In United States v. Orrock , 23 F.4th 1203 (9th Cir. 1/26/22), CA9 here and GS here, the Court resolved potential confusion in the 9th Circuit as to whether the evasion of assessment statute of limitations runs from (i) the first date that all elements of the crime existed (often in evasion of assessment cases when the taxpayer files the return) or (ii) a later date where the taxpayer committed an affirmative action of evasion (e.g., lie in an audit or, as in Orrock, file some false related return). The Court held that the latter date could, in effect, restart the statute of limitations. In other words, if the taxpayer had done no affirmative act after filing the return, the statute of limitations applies from the date of filing the return. If the taxpayer does an affirmative act after filing the return, the statute of limitations is in effect “refreshed.”
I am surprised that this could really be a continuing issue. I think that, in the 9th Circuit cases that appeared to create uncertainty on the point, there was just confusion that has now been clarified.

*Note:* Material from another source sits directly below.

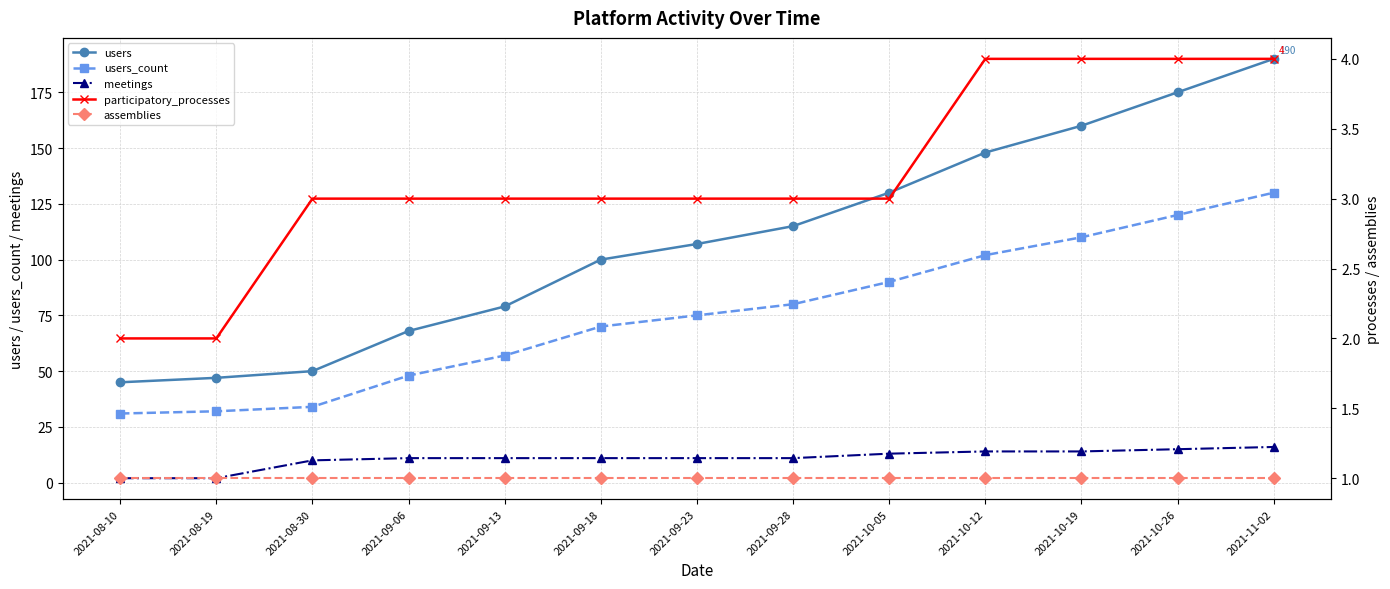

Is the value of users_count at 2021-08-30 greater than the value of meetings at 2021-09-28?

Yes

I offer on this subject the following from Michael Saltzman and Leslie Book, IRS Practice and Procedure, ¶ 12.02[1][c][iv] Affirmative act of evasion (Thomsen Reuters 2015) (some footnotes omitted) (note: I am the principal author of Chapter 12, titled Chapter 12: Criminal Penalties and the Investigation Function):
We discuss statutes of limitations below, but it is important to note here that the statute of limitations begins to run on the date of the last affirmative act of evasion. To illustrate, assume the taxpayer files a false return with intent to evade tax. That filing alone can be the affirmative act. If it is the only affirmative act, then the statute of limitations runs from the date of filing. There can be later affirmative acts with respect to a previously filed return. For example, if, incident to an audit of the return, a taxpayer makes a false statement to the agent in order to hide the original fraud on the return, then the statute of limitations on evasion will run from the date of the false statement.n104 Although the affirmative act element and the willfulness element of tax evasion are stated as separate elements, the elements are related in that the affirmative act element requires a willful intent to evade motivating the affirmative act. Stated otherwise, if the affirmative act element is satisfied, then wouldn't the willfulness element necessarily be satisfied? The cases discussing the issue are sparse, but the logic seems compelling.

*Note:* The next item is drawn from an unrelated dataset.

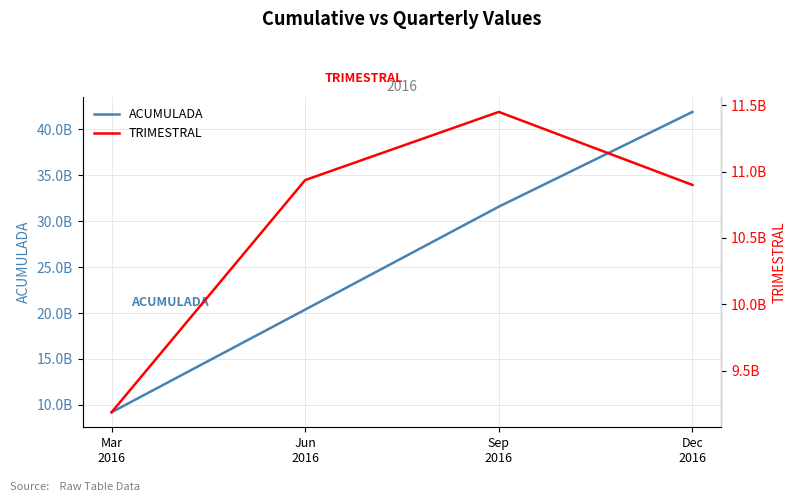

At which label is TRIMESTRAL closest to 10317955861?

Dec
2016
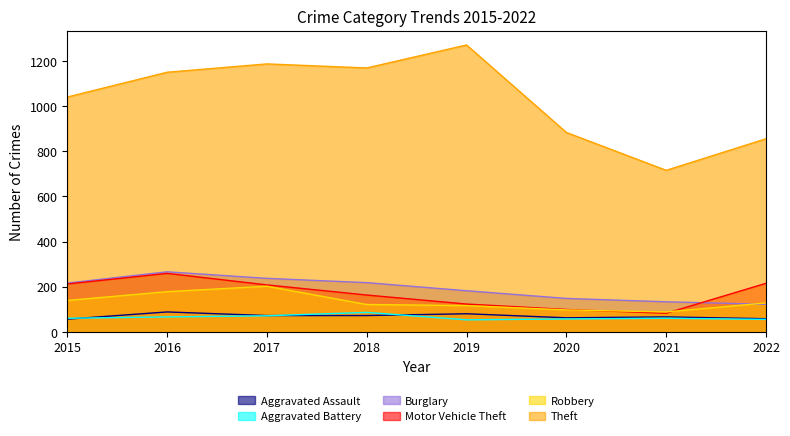

Where is Aggravated Assault nearest to the value 72?

2017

n104 United States v. Beacon Brass Co., 344 US 43 (1952) . The false statement is also a separate crime under 18 USC 1001. The Ninth Circuit, in an opinion many practitioners believe was wrongly decided, held that where the filing of a false return was an act of evasion of assessment, the crime was complete and started the statute of limitations, so that subsequent false statements in audit to avoid assessment were not separate acts of evasion starting a new statute of limitations. United States v. Galloway, 125 AFTR2d 2020-803 (9th Cir. 2020) (unpublished). The reasoning is not consistent with Beacon Brass where a taxpayer’s later false statements in the course of an audit effectively refreshed the statute of limitations.